* **Challenge 1**: List every telephone and fax number in the email's signature block, each with the label that precedes it.
[START OF Passage]
For the record, I like ORML (Open Remediation and Modification
Language).
The "remediation" implies the ability to react to vulnerabilities or
weak
settings (remedy), while the "modification" implies that the ability to
impose modifications independent of discovered state (e.g. allow for
FDCC
settings that are not vulnerability related, such as automatic shutoff).
It
is also pronounceable -- like a name you'd find on a can of chili.

As an aside, it's probably time to give up on getting everyone to
pronounce
SCAP as "ess-cap."  Might as well pronounce it like it's spelled.

Lt Col Joseph L. Wolfkiel

Director, Computer Network Defense Research & Technology (CND R&T)
Program
Management Office

9800 Savage Rd Ste 6767
Ft Meade, MD 20755-6767
Commercial 410-854-5401 DSN 244-5401
Fax 410-854-6700


-----Original Message-----
From: Quilter, Alex [mailto:[hidden email]]
Sent: Monday, July 07, 2008 12:00 PM
To: [hidden email]
Subject: Re: [OVAL-REMEDIATION-DISCUSSION-LIST] Decoupling does not mean
no reusing


Why not pull the V out; it is fairly clear that the scope of these
discussions is strongly diverging from the scoping provided by
"vulnerability" to generic actions on target platforms.  This is
probably
true of OVAL at this point as well. (open assessment language)

I think remediation makes sense for the vulnerability context; I think
modification makes sense for the generic purpose.
[END OF Passage]
* **Challenge 2**: In the entries, take the lines starting with the line with "text Nr. XIV-396, 2021-06-17, paskelbta" and going on through the line with "text 12) išklausyti". Reproduce only those lines, substituting "Seimo" for "Vyriausybės" and leaving everything else unchanged.
[START OF Material shown]
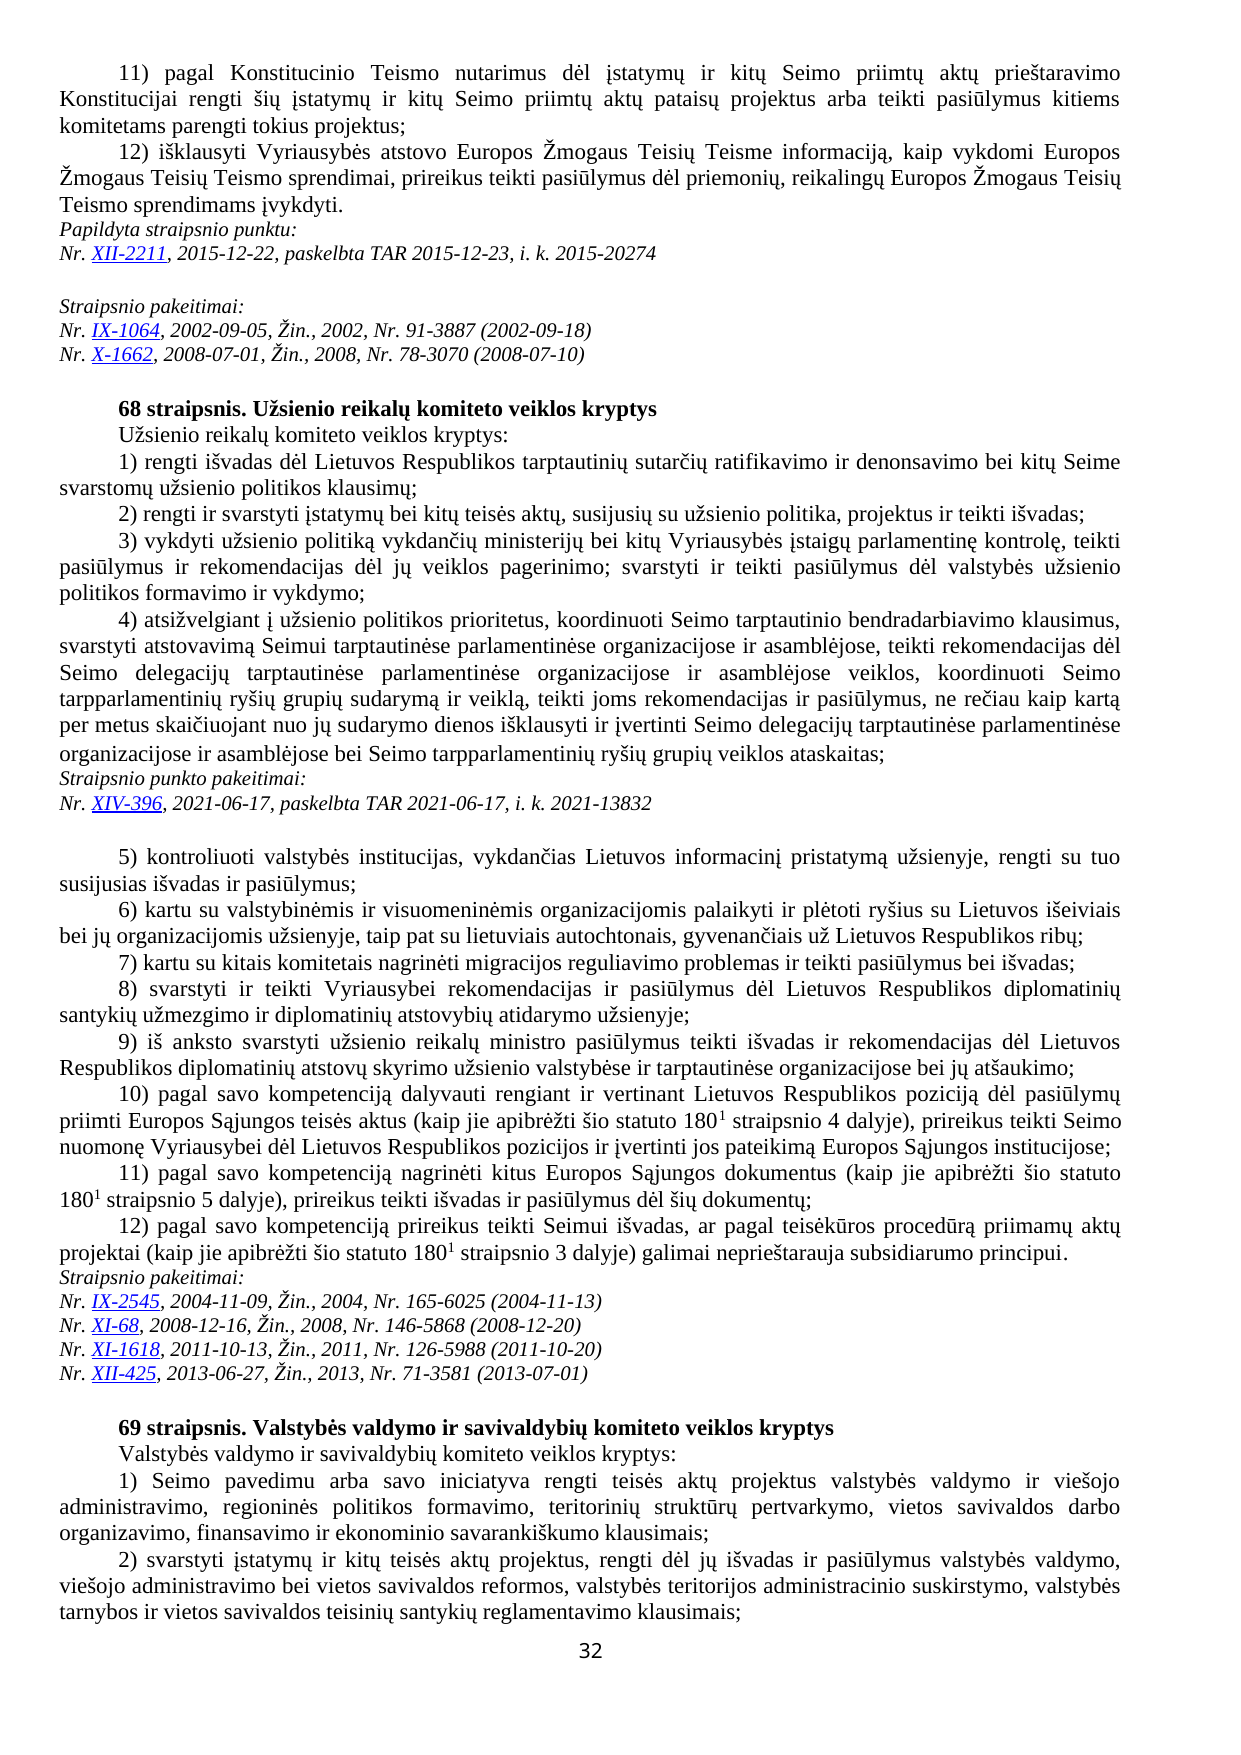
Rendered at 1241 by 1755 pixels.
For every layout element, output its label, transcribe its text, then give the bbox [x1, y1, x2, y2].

text Nr. XIV-396, 2021-06-17, paskelbta TAR 2021-06-17, i. k. 2021-13832 [59, 790, 1122, 814]
text Papildyta straipsnio punktu: [59, 217, 1122, 241]
text Straipsnio punkto pakeitimai: [59, 766, 1122, 790]
text 12) išklausyti Vyriausybės atstovo Europos Žmogaus Teisių Teisme informaciją, kaip vykdomi Europos Žmogaus Teisių Teismo sprendimai, prireikus teikti pasiūlymus dėl priemonių, reikalingų Europos Žmogaus Teisių Teismo sprendimams įvykdyti. [59, 138, 1122, 217]
text Užsienio reikalų komiteto veiklos kryptys: [59, 421, 1122, 448]
text 9) iš anksto svarstyti užsienio reikalų ministro pasiūlymus teikti išvadas ir rekomendacijas dėl Lietuvos Respublikos diplomatinių atstovų skyrimo užsienio valstybėse ir tarptautinėse organizacijose bei jų atšaukimo; [59, 1028, 1122, 1080]
text Straipsnio pakeitimai: [59, 294, 1122, 318]
text 6) kartu su valstybinėmis ir visuomeninėmis organizacijomis palaikyti ir plėtoti ryšius su Lietuvos išeiviais bei jų organizacijomis užsienyje, taip pat su lietuviais autochtonais, gyvenančiais už Lietuvos Respublikos ribų; [59, 896, 1122, 949]
text 10) pagal savo kompetenciją dalyvauti rengiant ir vertinant Lietuvos Respublikos poziciją dėl pasiūlymų priimti Europos Sąjungos teisės aktus (kaip jie apibrėžti šio statuto 1801 straipsnio 4 dalyje), prireikus teikti Seimo nuomonę Vyriausybei dėl Lietuvos Respublikos pozicijos ir įvertinti jos pateikimą Europos Sąjungos institucijose; [59, 1080, 1122, 1159]
text Nr. XII-425, 2013-06-27, Žin., 2013, Nr. 71-3581 (2013-07-01) [59, 1361, 1122, 1385]
text 1) Seimo pavedimu arba savo iniciatyva rengti teisės aktų projektus valstybės valdymo ir viešojo administravimo, regioninės politikos formavimo, teritorinių struktūrų pertvarkymo, vietos savivaldos darbo organizavimo, finansavimo ir ekonominio savarankiškumo klausimais; [59, 1467, 1122, 1546]
text 5) kontroliuoti valstybės institucijas, vykdančias Lietuvos informacinį pristatymą užsienyje, rengti su tuo susijusias išvadas ir pasiūlymus; [59, 843, 1122, 896]
text Straipsnio pakeitimai: [59, 1265, 1122, 1289]
text 68 straipsnis. Užsienio reikalų komiteto veiklos kryptys [59, 395, 1122, 421]
text 8) svarstyti ir teikti Vyriausybei rekomendacijas ir pasiūlymus dėl Lietuvos Respublikos diplomatinių santykių užmezgimo ir diplomatinių atstovybių atidarymo užsienyje; [59, 975, 1122, 1028]
text Nr. XI-1618, 2011-10-13, Žin., 2011, Nr. 126-5988 (2011-10-20) [59, 1337, 1122, 1361]
text 1) rengti išvadas dėl Lietuvos Respublikos tarptautinių sutarčių ratifikavimo ir denonsavimo bei kitų Seime svarstomų užsienio politikos klausimų; [59, 448, 1122, 500]
text Valstybės valdymo ir savivaldybių komiteto veiklos kryptys: [59, 1440, 1122, 1467]
text Nr. XII-2211, 2015-12-22, paskelbta TAR 2015-12-23, i. k. 2015-20274 [59, 241, 1122, 265]
text 3) vykdyti užsienio politiką vykdančių ministerijų bei kitų Vyriausybės įstaigų parlamentinę kontrolę, teikti pasiūlymus ir rekomendacijas dėl jų veiklos pagerinimo; svarstyti ir teikti pasiūlymus dėl valstybės užsienio politikos formavimo ir vykdymo; [59, 527, 1122, 606]
text 2) svarstyti įstatymų ir kitų teisės aktų projektus, rengti dėl jų išvadas ir pasiūlymus valstybės valdymo, viešojo administravimo bei vietos savivaldos reformos, valstybės teritorijos administracinio suskirstymo, valstybės tarnybos ir vietos savivaldos teisinių santykių reglamentavimo klausimais; [59, 1546, 1122, 1625]
text 11) pagal Konstitucinio Teismo nutarimus dėl įstatymų ir kitų Seimo priimtų aktų prieštaravimo Konstitucijai rengti šių įstatymų ir kitų Seimo priimtų aktų pataisų projektus arba teikti pasiūlymus kitiems komitetams parengti tokius projektus; [59, 59, 1122, 138]
text 2) rengti ir svarstyti įstatymų bei kitų teisės aktų, susijusių su užsienio politika, projektus ir teikti išvadas; [59, 500, 1122, 527]
text Nr. IX-2545, 2004-11-09, Žin., 2004, Nr. 165-6025 (2004-11-13) [59, 1289, 1122, 1313]
text Nr. X-1662, 2008-07-01, Žin., 2008, Nr. 78-3070 (2008-07-10) [59, 342, 1122, 366]
text 69 straipsnis. Valstybės valdymo ir savivaldybių komiteto veiklos kryptys [59, 1414, 1122, 1440]
text 12) pagal savo kompetenciją prireikus teikti Seimui išvadas, ar pagal teisėkūros procedūrą priimamų aktų projektai (kaip jie apibrėžti šio statuto 1801 straipsnio 3 dalyje) galimai neprieštarauja subsidiarumo principui. [59, 1212, 1122, 1265]
text 11) pagal savo kompetenciją nagrinėti kitus Europos Sąjungos dokumentus (kaip jie apibrėžti šio statuto 1801 straipsnio 5 dalyje), prireikus teikti išvadas ir pasiūlymus dėl šių dokumentų; [59, 1159, 1122, 1212]
text 7) kartu su kitais komitetais nagrinėti migracijos reguliavimo problemas ir teikti pasiūlymus bei išvadas; [59, 949, 1122, 975]
text Nr. IX-1064, 2002-09-05, Žin., 2002, Nr. 91-3887 (2002-09-18) [59, 318, 1122, 342]
text 4) atsižvelgiant į užsienio politikos prioritetus, koordinuoti Seimo tarptautinio bendradarbiavimo klausimus, svarstyti atstovavimą Seimui tarptautinėse parlamentinėse organizacijose ir asamblėjose, teikti rekomendacijas dėl Seimo delegacijų tarptautinėse parlamentinėse organizacijose ir asamblėjose veiklos, koordinuoti Seimo tarpparlamentinių ryšių grupių sudarymą ir veiklą, teikti joms rekomendacijas ir pasiūlymus, ne rečiau kaip kartą per metus skaičiuojant nuo jų sudarymo dienos išklausyti ir įvertinti Seimo delegacijų tarptautinėse parlamentinėse organizacijose ir asamblėjose bei Seimo tarpparlamentinių ryšių grupių veiklos ataskaitas; [59, 606, 1122, 766]
text Nr. XI-68, 2008-12-16, Žin., 2008, Nr. 146-5868 (2008-12-20) [59, 1313, 1122, 1337]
[END OF Material shown]
* **Correct answer 1**:
Commercial 410-854-5401
DSN 244-5401
Fax 410-854-6700

* **Correct answer 2**:
text Nr. XIV-396, 2021-06-17, paskelbta TAR 2021-06-17, i. k. 2021-13832 [59, 790, 1122, 814]
text Papildyta straipsnio punktu: [59, 217, 1122, 241]
text Straipsnio punkto pakeitimai: [59, 766, 1122, 790]
text 12) išklausyti Seimo atstovo Europos Žmogaus Teisių Teisme informaciją, kaip vykdomi Europos Žmogaus Teisių Teismo sprendimai, prireikus teikti pasiūlymus dėl priemonių, reikalingų Europos Žmogaus Teisių Teismo sprendimams įvykdyti. [59, 138, 1122, 217]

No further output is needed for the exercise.